■ TASK TO CARRY OUT ■
Answer these questions using the remyelination abstract.
(a) How do myelin sheaths formed after remyelination compare in thickness with those formed during development?
(b) What did prolonged developmental hypermyelination result in?
(c) Which demyelinating agent was co-injected with XAV939?

UCSF

Remyelination, the ability of oligodendrocytes to extend myelin sheaths to wrap demyelinated axons, becomes progressively inefficient and can fail in multiple sclerosis (MS) leading to axonal degeneration and permanent functional deficits. Promoting remyelination and preventing axonal degeneration may improve neurological function and delay or prevent the secondary progressive phase of MS.

Many signaling pathways that regulate developmental myelination are recapitulated during remyelination. We tested whether modulation of the Akt/mTOR pathway and Wnt pathway, pathways that regulate developmental myelination, could enhance remyelination after demyelinating injury. Myelin sheaths that are formed after remyelination are thinner than myelin sheaths formed during development, and thin myelin sheaths may make axons more prone to degeneration. We tested whether activation of the Akt/mTOR pathway in oligodendrocytes, which results in developmental hypermyelination, results in thicker myelin sheaths after remyelination. We found no enhancement of myelin sheath thickness in remyelinated lesions with Akt/mTOR pathway activation and prolonged developmental hypermyelination resulted in dysmyelination and axonal degeneration of long axonal tracts.

The canonical Wnt pathway is activated in oligodendrocyte progenitors during developmental myelination and remyelination both in animal models and human neonatal white matter injury and MS. Prolonged activation of the Wnt pathway impairs oligodendrocyte differentiation and remyelination in animal models of demyelination. We wanted to determine whether inhibition of the Wnt pathway could promote remyelination and the mechanism by which the Wnt pathway inhibits differentiation. We tested whether Wnt inhibitor XAV939 could accelerate oligodendrocyte differentiation and remyelination. We found that XAV939 promoted oligodendrocyte differentiation in vitro and co-injection of XAV939 with demyelinating agent lysolecithin accelerated oligodendrocyte differentiation and remyelination in vivo. To explore the mechanism of Wnt pathway inhibition of differentiation we identified transcription factor Sp5 as a Wnt pathway target candidate that may repress mature myelin genes and inhibit differentiation. We confirmed that Sp5 is directly regulated by TCF/LEF transcription factors in oligodendrocyte progenitors. We found that Sp5 is bound to mature myelin gene promoters in oligodendrocyte progenitors but not in differentiated oligodendrocytes and Sp5 represses target gene transcription. These findings suggest that inhibiting Wnt pathway activity in demyelinated MS lesions may promote oligodendrocyte differentiation and enhance remyelination.

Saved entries
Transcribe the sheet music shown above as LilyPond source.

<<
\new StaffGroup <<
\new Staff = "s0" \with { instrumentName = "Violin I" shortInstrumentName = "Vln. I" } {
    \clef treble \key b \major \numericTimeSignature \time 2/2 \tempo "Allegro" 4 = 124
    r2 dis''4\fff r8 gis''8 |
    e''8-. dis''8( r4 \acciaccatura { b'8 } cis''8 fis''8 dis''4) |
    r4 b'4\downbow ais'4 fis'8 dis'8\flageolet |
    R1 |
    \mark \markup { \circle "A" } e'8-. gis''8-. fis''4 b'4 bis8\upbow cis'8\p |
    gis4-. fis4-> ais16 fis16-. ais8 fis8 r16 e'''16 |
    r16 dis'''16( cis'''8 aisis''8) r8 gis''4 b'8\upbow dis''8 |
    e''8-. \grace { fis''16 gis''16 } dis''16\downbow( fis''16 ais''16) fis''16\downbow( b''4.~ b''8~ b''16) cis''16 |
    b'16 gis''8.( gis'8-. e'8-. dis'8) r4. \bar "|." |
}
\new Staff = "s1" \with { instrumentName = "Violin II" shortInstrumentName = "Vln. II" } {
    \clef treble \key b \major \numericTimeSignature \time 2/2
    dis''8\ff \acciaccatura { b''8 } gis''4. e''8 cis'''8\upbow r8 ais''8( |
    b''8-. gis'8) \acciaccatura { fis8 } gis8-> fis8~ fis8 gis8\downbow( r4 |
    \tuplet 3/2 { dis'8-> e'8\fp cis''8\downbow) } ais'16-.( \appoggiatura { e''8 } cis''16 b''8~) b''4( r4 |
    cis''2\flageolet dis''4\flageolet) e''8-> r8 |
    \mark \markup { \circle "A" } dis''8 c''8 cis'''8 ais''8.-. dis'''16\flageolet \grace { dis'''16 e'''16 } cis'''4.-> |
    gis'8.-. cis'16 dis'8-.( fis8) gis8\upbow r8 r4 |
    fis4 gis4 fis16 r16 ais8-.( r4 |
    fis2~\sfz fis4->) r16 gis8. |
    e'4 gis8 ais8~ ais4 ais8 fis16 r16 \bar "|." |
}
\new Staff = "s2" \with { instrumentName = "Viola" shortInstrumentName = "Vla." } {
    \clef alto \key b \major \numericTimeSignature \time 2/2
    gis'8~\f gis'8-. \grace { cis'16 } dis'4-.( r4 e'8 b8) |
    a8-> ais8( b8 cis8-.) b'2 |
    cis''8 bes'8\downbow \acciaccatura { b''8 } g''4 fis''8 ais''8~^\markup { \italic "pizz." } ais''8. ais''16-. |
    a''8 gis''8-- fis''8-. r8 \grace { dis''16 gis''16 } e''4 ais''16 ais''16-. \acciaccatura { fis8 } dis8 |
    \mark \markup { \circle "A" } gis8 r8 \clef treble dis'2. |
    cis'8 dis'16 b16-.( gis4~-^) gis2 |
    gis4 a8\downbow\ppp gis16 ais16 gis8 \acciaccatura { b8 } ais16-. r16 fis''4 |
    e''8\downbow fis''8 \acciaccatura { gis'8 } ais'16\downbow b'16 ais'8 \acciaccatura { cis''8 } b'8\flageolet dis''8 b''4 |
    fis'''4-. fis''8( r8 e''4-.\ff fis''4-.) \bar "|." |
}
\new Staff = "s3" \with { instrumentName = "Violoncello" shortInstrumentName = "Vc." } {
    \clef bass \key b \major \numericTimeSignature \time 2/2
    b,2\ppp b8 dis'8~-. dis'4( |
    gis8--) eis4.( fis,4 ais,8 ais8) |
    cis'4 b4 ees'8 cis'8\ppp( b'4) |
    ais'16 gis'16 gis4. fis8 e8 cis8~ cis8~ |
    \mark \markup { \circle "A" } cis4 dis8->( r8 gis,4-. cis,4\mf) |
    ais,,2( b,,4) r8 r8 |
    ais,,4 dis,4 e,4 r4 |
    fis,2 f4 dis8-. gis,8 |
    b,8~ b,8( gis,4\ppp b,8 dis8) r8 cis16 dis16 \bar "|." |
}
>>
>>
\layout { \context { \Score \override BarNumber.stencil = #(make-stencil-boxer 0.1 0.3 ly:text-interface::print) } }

■ RESPONSE TO THE EXERCISE ■
(a) They are thinner.
(b) Dysmyelination and axonal degeneration of long axonal tracts.
(c) Lysolecithin.